If your claim is weak but high value, for example, a brain-damaged baby, your solicitor may suggest working towards a reasonable settlement. In the past, when defendants – or more usually, their insurers - defended many claims bitterly with heavy tactics sometimes adopted on both sides, such offers were not readily forthcoming.
NHS Litigation Authority
These days the NHS Litigation Authority, the body concerned with most clinical negligence litigation against the NHS, has said that it will settle justified claims "efficiently" - an encouraging, but not altogether unambiguous, statement. It will be your solicitor's task to make an experienced risk assessment and attempt, by negotiation, to obtain the best settlement possible.
If your case is so strong that the other side do not contest liability it will be a question of your solicitor's negotiating skills and experience being applied to the assessment of damages and the eventual size of the settlement. If the defence seem determined to fight your solicitor will probably want to see what evidence they have before entering into any settlement negotiations. He must keep you informed on all offers he receives because the claim belongs to you not to the solicitor.
There has been considerable concern about the size of damages awards to cerebral palsy cases – the highest recent case being an incredible £12 million. In fact, although cerebral palsy cases account for only 5% of all cases of medical litigation, in total damages paid such cases account for 60% of all NHS expenditure on medical litigation. The Chief Medical Officer’s consultation paper Making Amends proposed that there should be a separate component for brain-damaged babies in the NHS Redress Scheme, periodical payments should be made for future care costs and such costs should not reflect the costs of private treatment. That recommendation appears to have been quietly dropped.
If your claim is substantial, and the defence have admitted liability, your solicitor may apply for a payment on account for money you need.
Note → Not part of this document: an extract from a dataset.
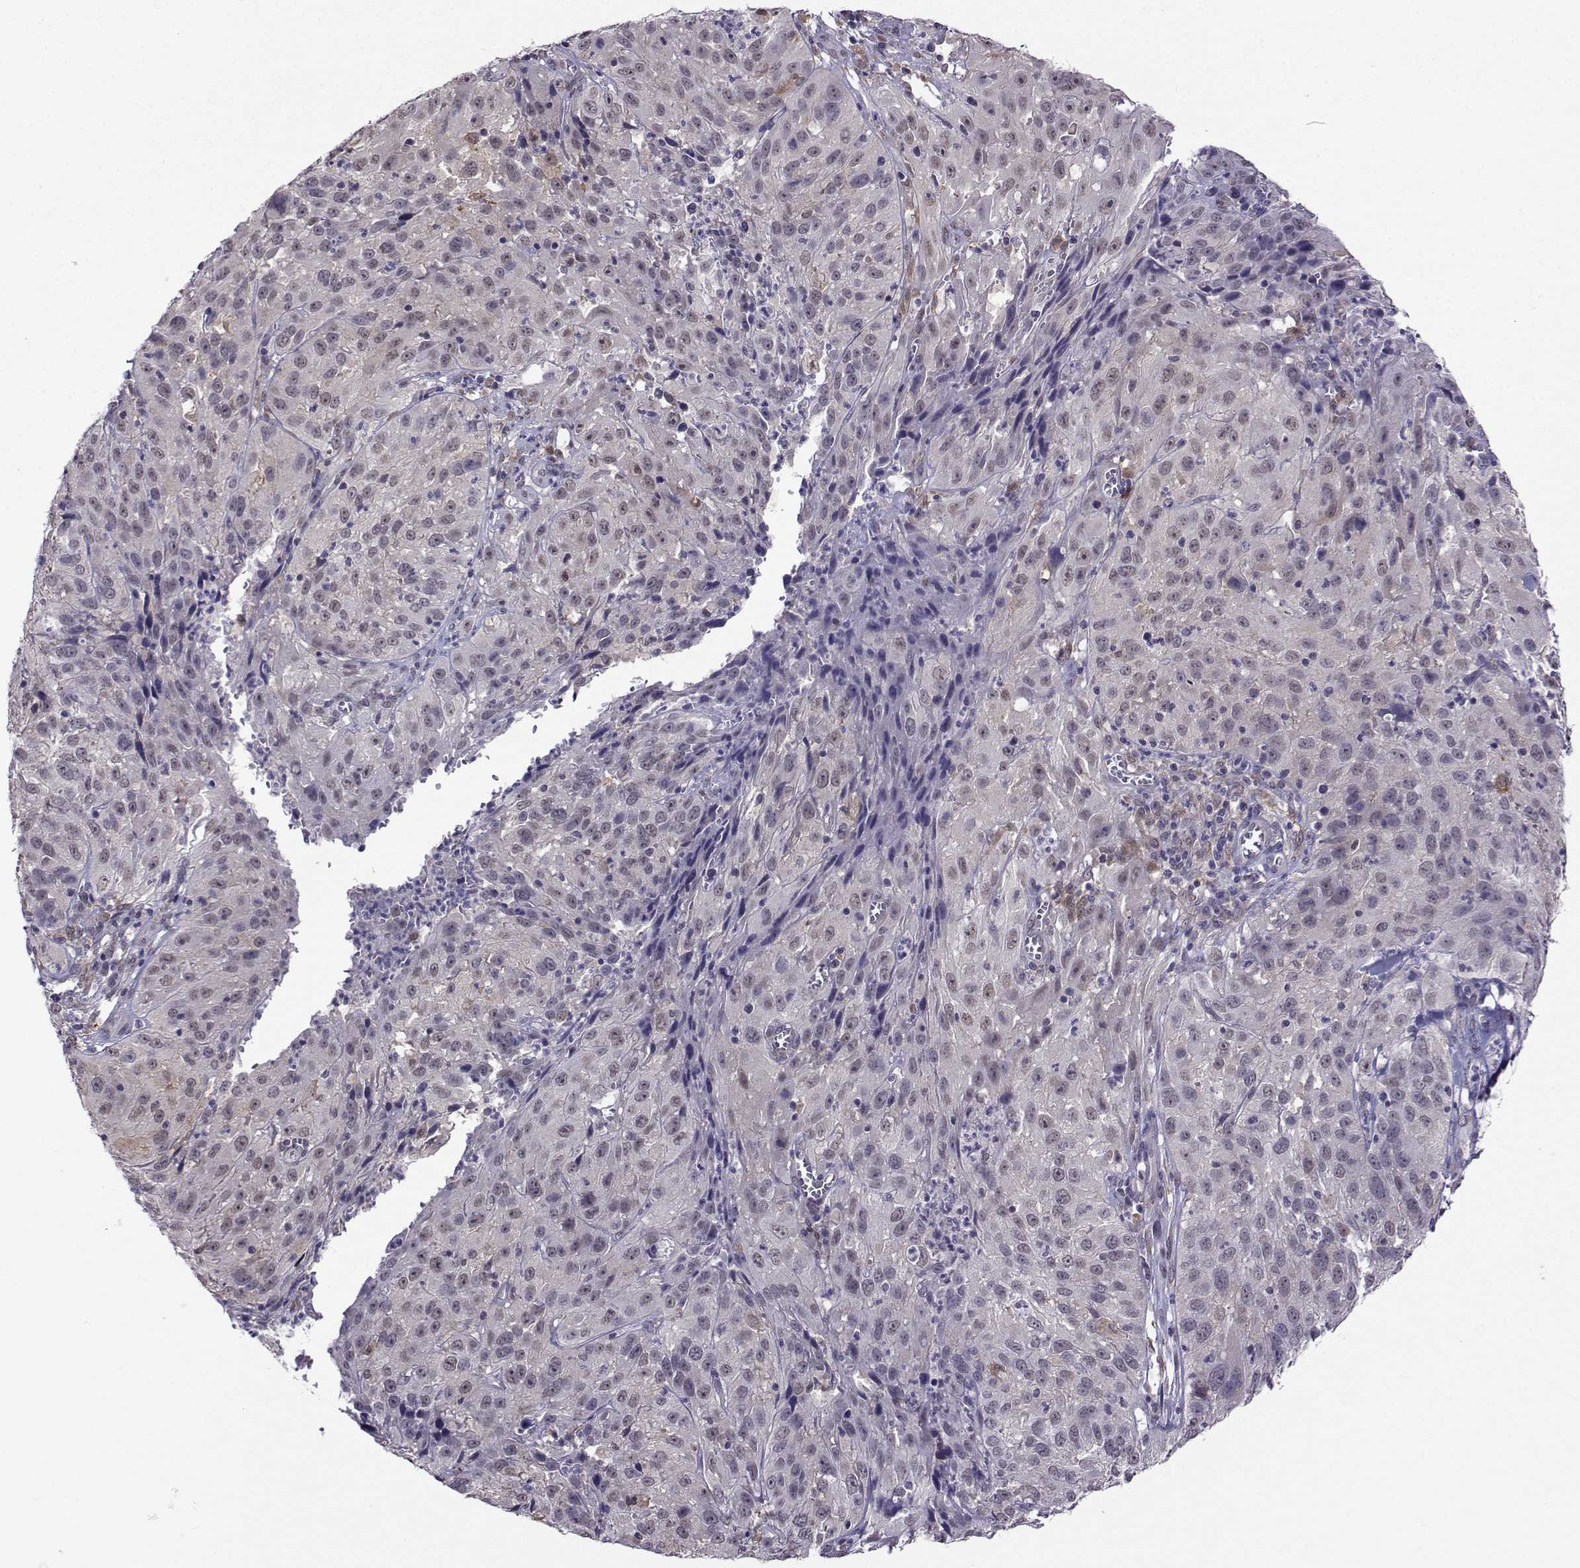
{"staining": {"intensity": "negative", "quantity": "none", "location": "none"}, "tissue": "cervical cancer", "cell_type": "Tumor cells", "image_type": "cancer", "snomed": [{"axis": "morphology", "description": "Squamous cell carcinoma, NOS"}, {"axis": "topography", "description": "Cervix"}], "caption": "This is an immunohistochemistry (IHC) photomicrograph of human squamous cell carcinoma (cervical). There is no expression in tumor cells.", "gene": "DDX20", "patient": {"sex": "female", "age": 32}}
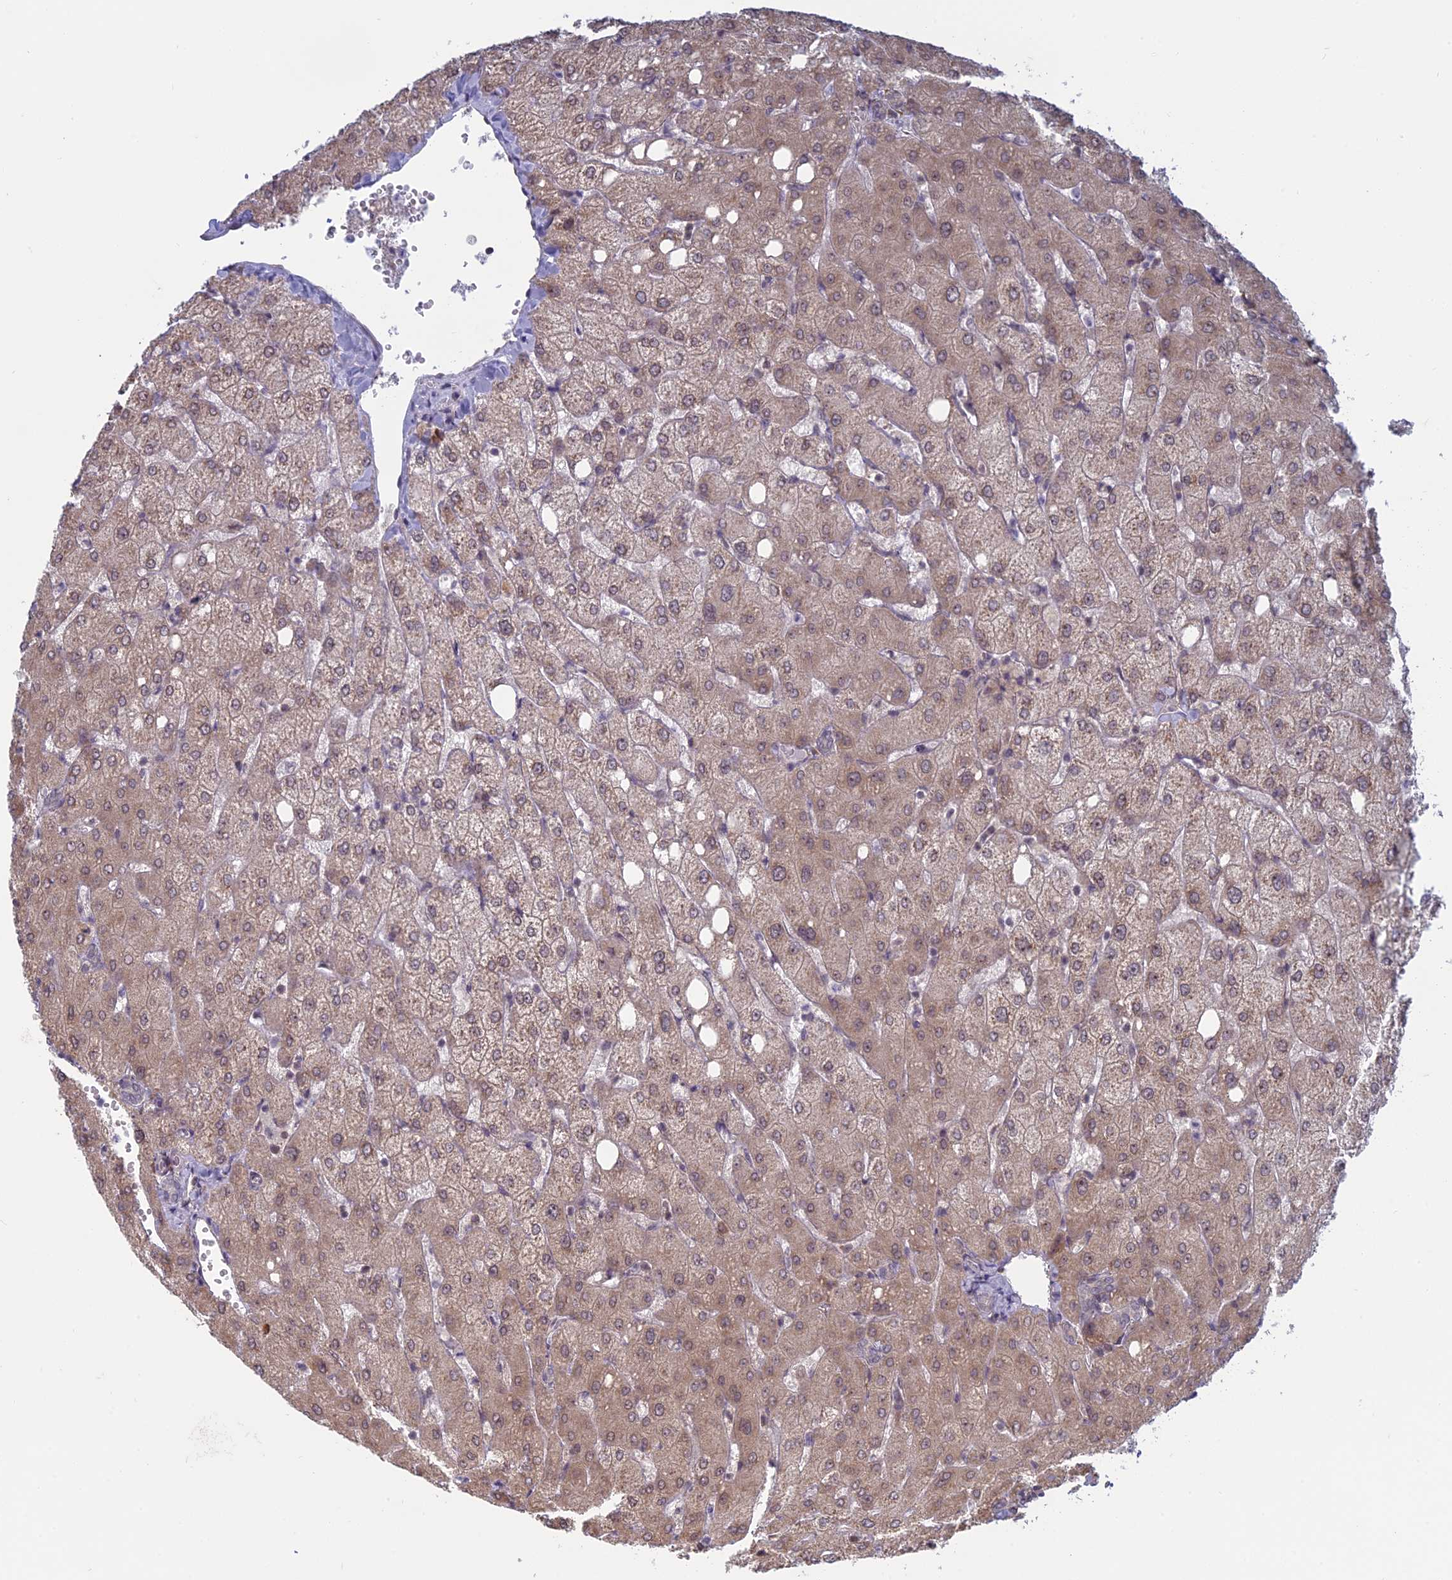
{"staining": {"intensity": "negative", "quantity": "none", "location": "none"}, "tissue": "liver", "cell_type": "Cholangiocytes", "image_type": "normal", "snomed": [{"axis": "morphology", "description": "Normal tissue, NOS"}, {"axis": "topography", "description": "Liver"}], "caption": "Immunohistochemistry (IHC) image of benign human liver stained for a protein (brown), which reveals no positivity in cholangiocytes.", "gene": "RPS19BP1", "patient": {"sex": "female", "age": 54}}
Bear in mind the delays which are inevitable in progressing a clinical negligence case. You will be advised by busy professional people who will each require time to consider your case carefully and advise you properly. Where the defence seems intent on a battle of attrition, unlikely in the present climate, the worry of appearing in court and undergoing cross-examination may make you keen to settle, even where the defence offer is inadequate. If you are to obtain adequate compensation you must be guided by your solicitor and counsel.
Mediation
If your claim is small and you are really looking for an apology and perhaps, some comparatively small sum, your solicitor may advise you to seek an informal hearing, attended by defence representatives, before a mediator. In fact, this procedure may be directed by a judge under his case management powers in the Civil Procedure Rules. In mediation the hearing is conducted in private without the adversarial approach used in court. One might think that this type of dispute resolution could serve a valuable role in clinical negligence disputes, which, understandably, tend to be emotional in nature, but for some reason this procedure does not appear to have been generally taken up in this field.